_What is being asked_.
Find "Figure 8. Relative" and "Figure 4. Na" in the records below. Copy the lines holding them and every line between, exactly, and no others.

_Supplied records_.

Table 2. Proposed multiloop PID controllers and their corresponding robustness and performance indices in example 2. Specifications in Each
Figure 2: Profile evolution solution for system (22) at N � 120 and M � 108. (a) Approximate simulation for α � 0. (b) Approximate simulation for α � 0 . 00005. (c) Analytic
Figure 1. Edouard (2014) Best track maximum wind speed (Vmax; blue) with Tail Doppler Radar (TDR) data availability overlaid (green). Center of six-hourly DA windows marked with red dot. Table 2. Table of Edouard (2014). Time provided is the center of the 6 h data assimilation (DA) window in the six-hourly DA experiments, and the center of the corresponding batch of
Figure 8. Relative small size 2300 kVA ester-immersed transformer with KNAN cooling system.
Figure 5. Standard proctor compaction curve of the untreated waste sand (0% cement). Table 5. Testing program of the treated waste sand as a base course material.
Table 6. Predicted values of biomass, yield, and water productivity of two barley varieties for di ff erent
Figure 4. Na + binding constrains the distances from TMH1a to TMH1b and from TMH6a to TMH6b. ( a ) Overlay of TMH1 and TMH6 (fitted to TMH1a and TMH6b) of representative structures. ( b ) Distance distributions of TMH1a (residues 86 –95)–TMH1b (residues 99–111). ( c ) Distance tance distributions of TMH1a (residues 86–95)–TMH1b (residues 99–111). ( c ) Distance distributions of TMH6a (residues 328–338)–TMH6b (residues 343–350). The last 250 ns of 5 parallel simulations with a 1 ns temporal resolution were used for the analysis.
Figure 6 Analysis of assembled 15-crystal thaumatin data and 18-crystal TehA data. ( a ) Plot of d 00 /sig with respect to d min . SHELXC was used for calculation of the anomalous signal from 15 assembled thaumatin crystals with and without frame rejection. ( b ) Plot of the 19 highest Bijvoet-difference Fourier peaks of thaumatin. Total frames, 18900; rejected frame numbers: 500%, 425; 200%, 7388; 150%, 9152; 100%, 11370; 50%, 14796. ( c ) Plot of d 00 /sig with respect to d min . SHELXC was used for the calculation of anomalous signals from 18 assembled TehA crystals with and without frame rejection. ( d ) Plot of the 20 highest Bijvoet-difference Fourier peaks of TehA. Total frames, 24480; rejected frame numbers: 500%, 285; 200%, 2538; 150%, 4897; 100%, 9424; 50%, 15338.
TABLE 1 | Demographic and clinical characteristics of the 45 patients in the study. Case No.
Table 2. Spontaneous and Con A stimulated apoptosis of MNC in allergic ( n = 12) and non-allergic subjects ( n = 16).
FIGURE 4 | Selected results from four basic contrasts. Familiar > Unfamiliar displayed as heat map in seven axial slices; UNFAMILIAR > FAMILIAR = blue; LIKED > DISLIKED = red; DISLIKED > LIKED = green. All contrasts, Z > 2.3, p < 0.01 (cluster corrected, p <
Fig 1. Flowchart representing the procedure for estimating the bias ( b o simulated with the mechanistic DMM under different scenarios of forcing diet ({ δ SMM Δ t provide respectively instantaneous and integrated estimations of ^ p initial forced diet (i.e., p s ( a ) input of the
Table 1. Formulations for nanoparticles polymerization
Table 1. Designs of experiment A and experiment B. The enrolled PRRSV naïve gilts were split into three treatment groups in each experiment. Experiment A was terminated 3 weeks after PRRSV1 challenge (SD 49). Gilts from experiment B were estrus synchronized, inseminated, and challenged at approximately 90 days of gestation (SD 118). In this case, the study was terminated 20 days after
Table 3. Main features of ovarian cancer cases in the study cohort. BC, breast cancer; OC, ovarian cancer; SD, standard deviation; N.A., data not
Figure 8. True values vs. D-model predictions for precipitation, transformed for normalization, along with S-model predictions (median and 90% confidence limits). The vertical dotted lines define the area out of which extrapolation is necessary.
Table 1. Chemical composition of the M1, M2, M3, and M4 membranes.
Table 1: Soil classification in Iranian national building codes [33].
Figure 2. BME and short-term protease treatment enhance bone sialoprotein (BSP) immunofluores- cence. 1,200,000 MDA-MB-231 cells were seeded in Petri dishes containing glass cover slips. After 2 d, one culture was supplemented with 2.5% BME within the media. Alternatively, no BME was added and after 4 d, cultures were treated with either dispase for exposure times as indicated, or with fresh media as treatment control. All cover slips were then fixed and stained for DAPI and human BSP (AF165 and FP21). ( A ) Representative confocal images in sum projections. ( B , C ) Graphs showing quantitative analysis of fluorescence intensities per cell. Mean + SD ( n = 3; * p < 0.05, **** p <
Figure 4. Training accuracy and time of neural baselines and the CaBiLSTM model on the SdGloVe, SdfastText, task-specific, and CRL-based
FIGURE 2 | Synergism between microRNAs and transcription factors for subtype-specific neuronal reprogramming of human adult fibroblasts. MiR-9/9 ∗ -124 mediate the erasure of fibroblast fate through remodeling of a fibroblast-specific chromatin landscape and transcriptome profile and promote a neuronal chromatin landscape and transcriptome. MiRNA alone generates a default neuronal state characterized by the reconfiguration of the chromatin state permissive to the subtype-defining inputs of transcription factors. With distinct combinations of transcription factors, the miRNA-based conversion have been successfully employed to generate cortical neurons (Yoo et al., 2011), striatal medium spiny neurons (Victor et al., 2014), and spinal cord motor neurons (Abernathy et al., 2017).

_Result of this exercise_.
Figure 8. Relative small size 2300 kVA ester-immersed transformer with KNAN cooling system.
Figure 5. Standard proctor compaction curve of the untreated waste sand (0% cement). Table 5. Testing program of the treated waste sand as a base course material.
Table 6. Predicted values of biomass, yield, and water productivity of two barley varieties for di ff erent
Figure 4. Na + binding constrains the distances from TMH1a to TMH1b and from TMH6a to TMH6b. ( a ) Overlay of TMH1 and TMH6 (fitted to TMH1a and TMH6b) of representative structures. ( b ) Distance distributions of TMH1a (residues 86 –95)–TMH1b (residues 99–111). ( c ) Distance tance distributions of TMH1a (residues 86–95)–TMH1b (residues 99–111). ( c ) Distance distributions of TMH6a (residues 328–338)–TMH6b (residues 343–350). The last 250 ns of 5 parallel simulations with a 1 ns temporal resolution were used for the analysis.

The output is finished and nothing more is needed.